Of the two actors, Macready comes off best in this book. Forrest never grew in his art even though he represented an energy that was American. When he first went to England, Macready welcomed him and they were friends. When Macready did a tour of the United States where he was very popular, Forrest saw that it was good for box office if there was a competition between them, so he would play the same parts shortly after Macready did. In New York the b’hoys from the Bowery adopted Forrest as their champion of American culture. In the South the aristocrats much preferred Macready. Macready liked America and even thought of retiring here. Like other Englishmen, he was repelled by slavery, but he was not as turned off as Dickens, his good friend, was. Many years later when Forrest returned to England, the taste for his style of acting was waning and he did not do well. He was convinced that Macready was behind his troubles, even though he was not. Forrest went to a production of Macready’s Hamlet and hissed him. He was reviled in the press for this, but he was so egotistical and arrogant that he defended himself in the press in the United States and in England.
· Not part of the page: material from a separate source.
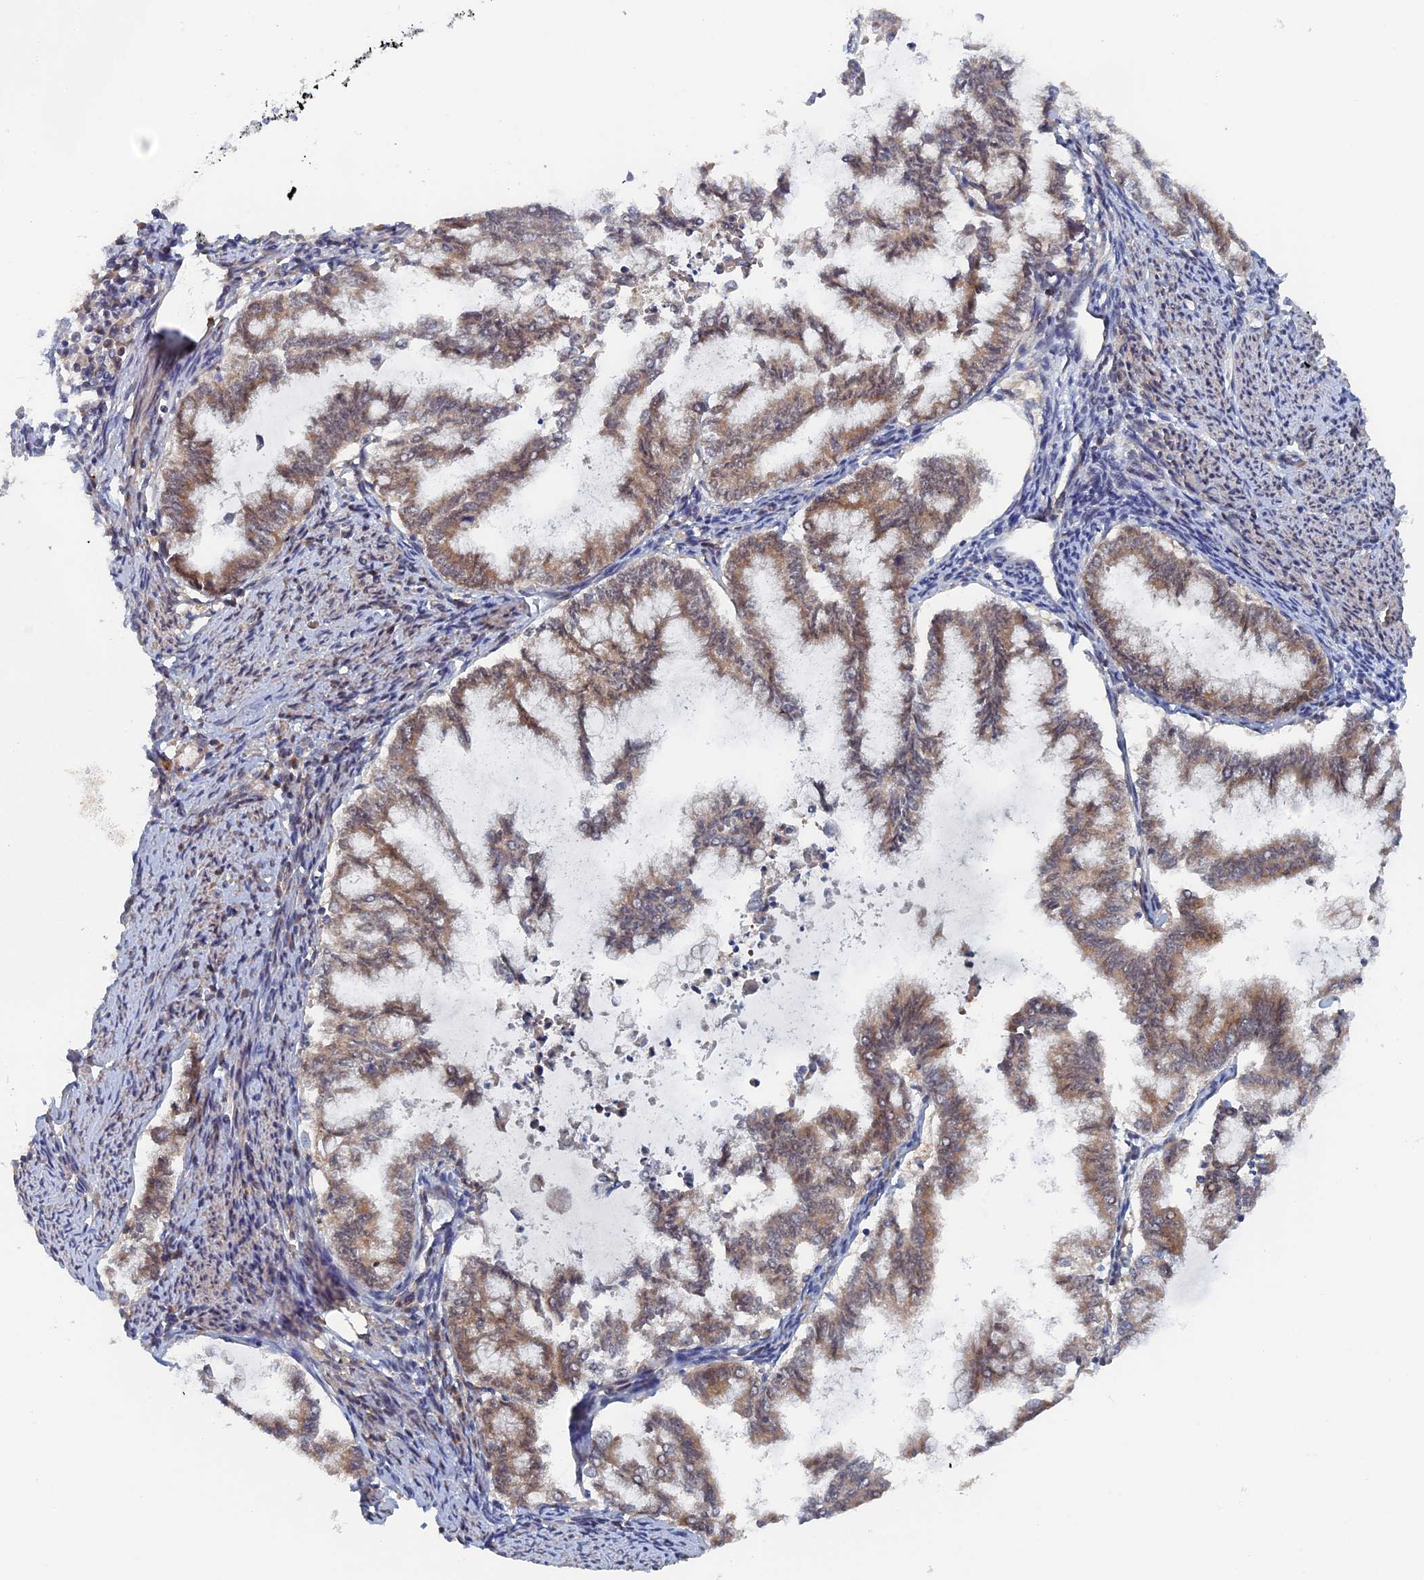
{"staining": {"intensity": "weak", "quantity": "25%-75%", "location": "cytoplasmic/membranous"}, "tissue": "endometrial cancer", "cell_type": "Tumor cells", "image_type": "cancer", "snomed": [{"axis": "morphology", "description": "Adenocarcinoma, NOS"}, {"axis": "topography", "description": "Endometrium"}], "caption": "Adenocarcinoma (endometrial) stained with a protein marker reveals weak staining in tumor cells.", "gene": "ELOVL6", "patient": {"sex": "female", "age": 79}}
The author makes the point that both men were great egotists and insecure, Macready more than Forrest. Macready did live longer than Forrest even though he had his share of tragedy. Seven of his ten children predeceased him although he did remarry a much younger woman eight years after his wife’s death. He lived a better life in retirement, while Forrest still performed to less and less enthusiasm, dying at a much younger age than Macready who lived to eighty-one. The author really sees the riots as demonstrating the triumph of the middle and upper classes against the lower and a separation of Shakespeare from the everyday life of Americans. Theatre changed. It was now a quiet place with well-behaved audiences in place of the rowdy, but dedicated and passionate theatregoers. Shakespeare became a part of high culture when it had been a vital part of the lives of all Americans previously. This is a fascinating book. I would have liked to have seen the play that was based on the riots. Twenty-seven to thirty people had been killed, more than in any other riot in the United States. It signaled a change in the country. After 1849, much was different and would continue to be so.